At this Patty’s father began to laugh a slow, inward laugh. “There’s ’eaps o’ fellows after ’er, like bees after a ’oney ’ive. But, Lord bless you! she don’t think nothing o’ them. She’s not one as would take up with a country ’Odge. She’s blood in her veins, has my girl. We’ve been at the Seven Thorns, off and on, for I don’t know ’ow many ’undred years: more time,” said Hewitt, waving his pipe vaguely towards Greyshott, “than them folks ’as been at the ’All.”
“Ah, indeed! That’s the Pierceys, I suppose?”
“And a proud set they be. But ’Ewitts was ’ere before ’em, only they won’t acknowledge it. I’ve ’eard my sister Patience, ’as ’ad a terrible tongue of ’er own, tell Sir Giles so to his face. ’E was young then, and father couldn’t keep ’im out o’ this ’ouse. After Patience, to be sure; but he was a terrible cautious one, was Sir Giles, and it never come to nought.” The landlord laughed with a sharp hee-hee-hee. “I reckon,” he said, “it runs in the blood.”
“What runs in the blood?”
“I don’t know, sir,” said the innkeeper, pausing suddenly, “if you’ve called for anything? I can’t trust neither to maid nor man to attend to the customers now Patty’s away.”
“If you have cider, I should like a bottle, and perhaps you’ll help me to drink it,” said Colonel Piercey. “I’m sorry to hear that Miss Patty’s away.”

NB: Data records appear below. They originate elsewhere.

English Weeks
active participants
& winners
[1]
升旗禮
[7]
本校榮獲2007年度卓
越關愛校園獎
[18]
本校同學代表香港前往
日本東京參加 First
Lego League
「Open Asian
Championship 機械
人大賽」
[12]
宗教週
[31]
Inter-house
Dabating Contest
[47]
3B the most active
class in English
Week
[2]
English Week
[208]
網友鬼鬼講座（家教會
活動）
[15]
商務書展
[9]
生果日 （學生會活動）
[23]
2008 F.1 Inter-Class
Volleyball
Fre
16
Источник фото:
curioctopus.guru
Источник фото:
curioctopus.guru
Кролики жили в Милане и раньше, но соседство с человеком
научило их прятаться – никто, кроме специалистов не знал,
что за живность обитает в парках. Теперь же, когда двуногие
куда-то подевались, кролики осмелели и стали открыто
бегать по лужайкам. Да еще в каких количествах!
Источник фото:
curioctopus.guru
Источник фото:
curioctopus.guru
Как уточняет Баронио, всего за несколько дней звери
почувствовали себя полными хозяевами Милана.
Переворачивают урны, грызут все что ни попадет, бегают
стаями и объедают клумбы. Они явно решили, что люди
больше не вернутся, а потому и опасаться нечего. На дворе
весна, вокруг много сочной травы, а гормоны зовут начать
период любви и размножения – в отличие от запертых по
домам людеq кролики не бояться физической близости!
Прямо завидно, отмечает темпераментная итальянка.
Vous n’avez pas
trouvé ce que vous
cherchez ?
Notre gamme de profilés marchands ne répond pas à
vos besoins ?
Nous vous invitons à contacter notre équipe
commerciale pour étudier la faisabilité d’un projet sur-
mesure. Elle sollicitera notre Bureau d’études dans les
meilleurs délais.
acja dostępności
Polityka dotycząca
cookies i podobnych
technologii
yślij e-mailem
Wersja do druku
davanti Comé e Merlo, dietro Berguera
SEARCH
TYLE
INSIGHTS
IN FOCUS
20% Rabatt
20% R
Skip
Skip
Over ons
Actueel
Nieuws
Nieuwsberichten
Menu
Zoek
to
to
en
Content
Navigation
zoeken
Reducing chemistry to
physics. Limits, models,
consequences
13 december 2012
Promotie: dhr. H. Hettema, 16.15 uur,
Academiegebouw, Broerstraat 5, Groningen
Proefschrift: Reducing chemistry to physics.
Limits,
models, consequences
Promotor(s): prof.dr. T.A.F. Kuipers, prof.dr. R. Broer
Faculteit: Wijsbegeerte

“In London,” said Hewitt; “but only for a bit. She ’as a ’ead, that chit ’as! Them rooms along there, end o’ the ’ouse, ’asn’t been lived in not for years and years. She says to me, she does, ‘Father, let’s clear ’em out, and maybe we’ll find a lodger.’ I was agin it at first. ‘What’ll you do with a lodger? There ain’t but very little to be made o’ that,’ I says. ‘They don’t come down to the parlour to drink, that sort doesn’t, and they’re more trouble nor they’re worth.’ ‘You leave it to me, father,’ she says. And, if you’ll believe it, she’s found folks for them rooms already! New-married folks, she says, as will spend their money free. And coming in a week, for the rest of the summer or more. That’s Patty’s way!” cried the landlord, smiting his thigh. “Strike while it’s ’ot, that’s ’er way! Your good ’ealth, sir, and many of ’em. It ain’t my brewing, that cider. I gets it from Devonshire, and I think, begging your pardon, sir, as it’s ’eady stuff.”
“But how,” said Colonel Piercey, “will you manage with your visitors, when your daughter is away?”
“Oh, bless you, sir, she’s a-coming with ’em, she says in her letter, if not before. Patty knows well I ain’t the one for lodgers. I sits in my own parlour, and I don’t mind a drop to drink friendly-like with e’er a man as is thirsty, or to see a set of ’orses put up in my stables, or that; but Richard ’Ewitt of the Seven Thorns ain’t one to beck and bow afore folks as thinks themselves gentry, and maybe ain’t not ’alf as good as ’er and me. No, sir; I wasn’t made, nor was my father afore me made, for the likes of that.”